We will especially hone our skills at close reading and textual analysis and consider the most effective ways to express our insights in writing.

The writer’s strike. Working from home. The “great resignation.” Over the past three years, focus as intensified on who gets to work, who has to work, where work takes place, and what the value of labor is in our lives. This course looks back in time, to an earlier, also plague-ridden era, to see how the writers of the Renaissance grappled with many of these same issues. How did early modern writers conceive of work in their writing, and did they conceive of their writing as work?

Together we will read an array of genres, from poetry to drama to diary to manuals on gardening and housewifery in order to understand the various ways in which early modern people approached labor, idleness, occupation, professionalization, and activity through literature. We will also hold space for considerations of identity, especially gender and social class, as they relate to labors seen and unseen. We will pay close attention to who is imagined to perform work, and whose work receives attention, compensation, and value. We will also pay attention to moments when the expected relationships between work and literature break down.

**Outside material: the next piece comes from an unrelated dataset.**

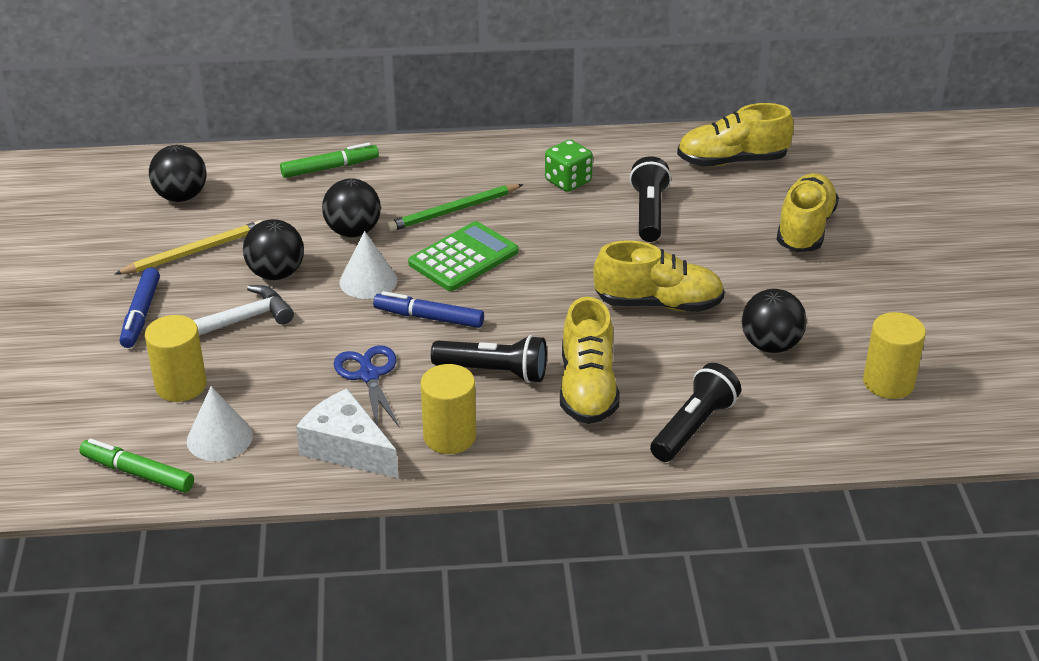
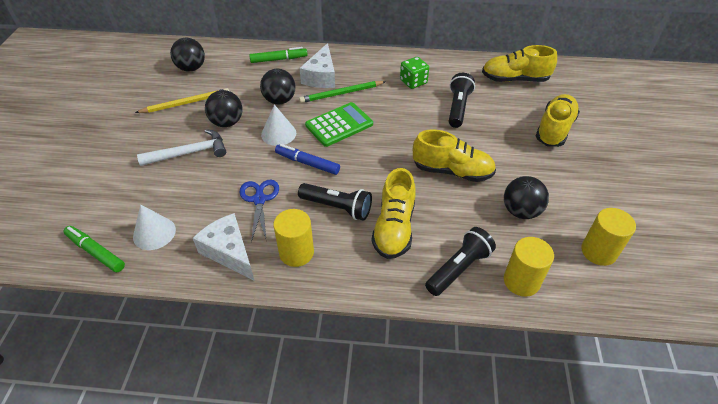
camera: 10 degrees right, 10 degrees up
(141, 314) = (141, 140): blue marker -> none
(181, 385) = (145, 192): yellow cylinder -> yellow cylinder (521, 281)
(412, 188) = (321, 77): none -> white cheese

Along the way, we will think about what brings the realms of work and writing together in the first place, as we reflect on our own practices as writers, readers, and scholars. As such, writing will be an integral part of the assignments for this course, although it will take many different forms. In fact, you will have the option to choose which forms of writing you want to select for your own customized assignment sequence.

Past Courses Taught

Other Teaching Experience

For many years, I regularly taught through the University of Michigan  Osher Lifelong Learning Institute, which offers continuing education opportunities to the retirement community of Ann Arbor. Not only does this give me a chance to work with and teach a different demographic than the typical students at the University of Michigan, but it also allows me to carry the knowledge and practices of academia to the wider community. Past courses have included Richard III, King Lear: Shakespeare’s Apocalyptic Play, Medieval Poetry, The Plays of Margaret Cavendish,  Shakespeare’s Poetry, Reading the Merchant of Venice in 2019, Ovid’s Metamorphoses and Falling in Love with Love Poetry. 

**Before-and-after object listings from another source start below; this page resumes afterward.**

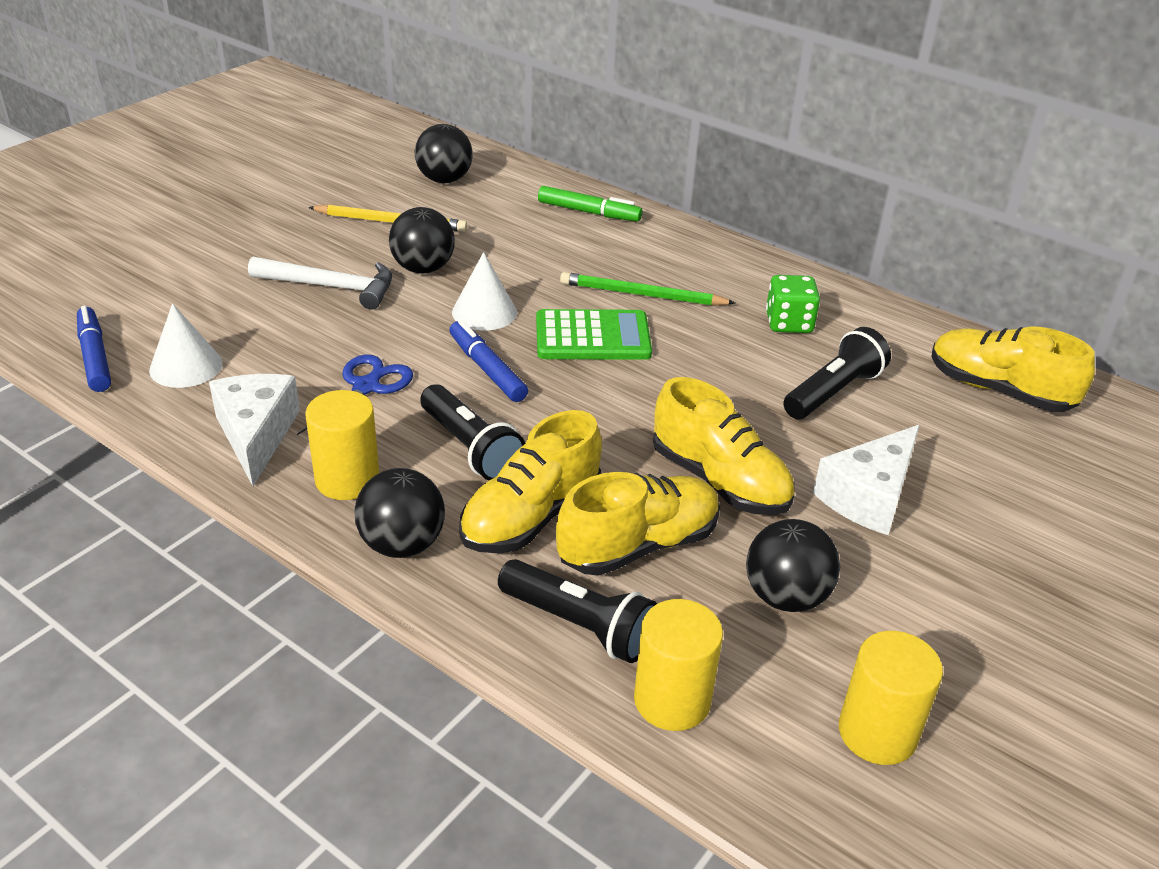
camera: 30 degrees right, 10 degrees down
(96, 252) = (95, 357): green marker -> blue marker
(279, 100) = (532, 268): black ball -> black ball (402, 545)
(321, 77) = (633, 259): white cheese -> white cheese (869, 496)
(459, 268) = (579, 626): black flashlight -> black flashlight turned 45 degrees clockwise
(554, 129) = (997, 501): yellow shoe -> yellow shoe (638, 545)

From 2019-2022, I served as a practice teaching facilitator for Graduate Student Instructor Teaching Orientations, run through the Center for Research on Teaching and Learning at the  University of Michigan. These orientation programs offer new instructors the opportunity to run practice teaching sessions and receive feedback from a facilitator. I ran these sessions with students across Rackham Graduate School, as well as specific sessions with the School of Engineering that focus on active learning in the classroom.

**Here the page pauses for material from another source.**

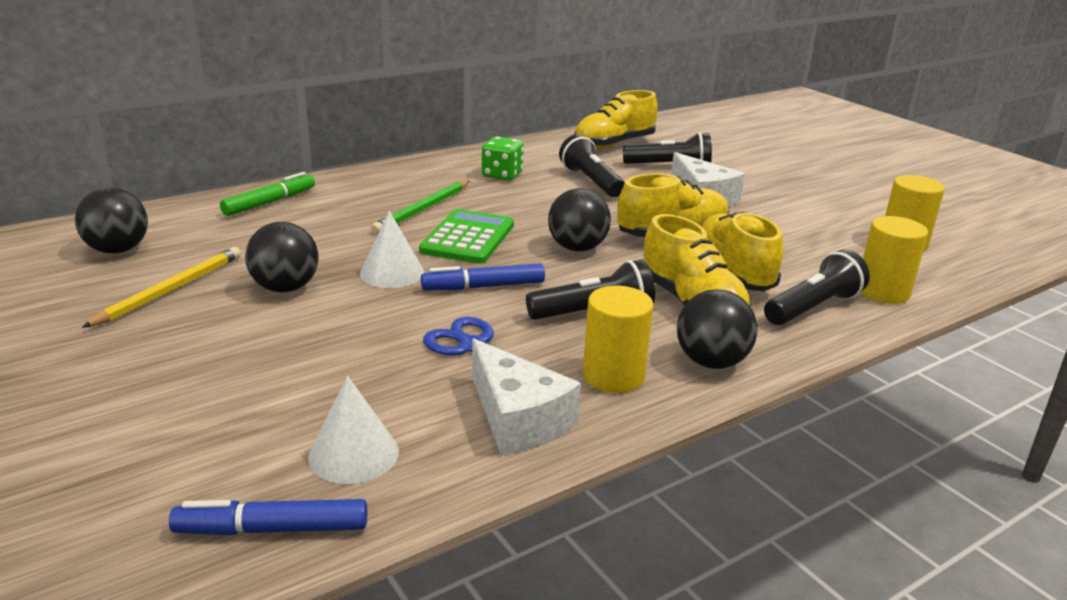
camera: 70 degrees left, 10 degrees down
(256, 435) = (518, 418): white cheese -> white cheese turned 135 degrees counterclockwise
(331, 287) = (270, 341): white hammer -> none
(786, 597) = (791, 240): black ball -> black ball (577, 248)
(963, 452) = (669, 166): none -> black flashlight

During the 2021-2022 academic year I served as an academic advisor for the Honors Program at the College of Literature, Science, and the Arts at the University of Michigan. In addition to holding regular advising sessions and managing a cohort of 90 undergraduate students, I co-designed and led programming on DEI issues, application writing, and a book club.

I have also worked as a tutor for the Writing Center at Henry Ford College, in Dearborn, MI. This work is part on a Mellon-funded grant to support the Transfer Bridges Program between Henry Ford College and the University of Michigan and is geared toward creating equitable access to writing support between UM and local community colleges.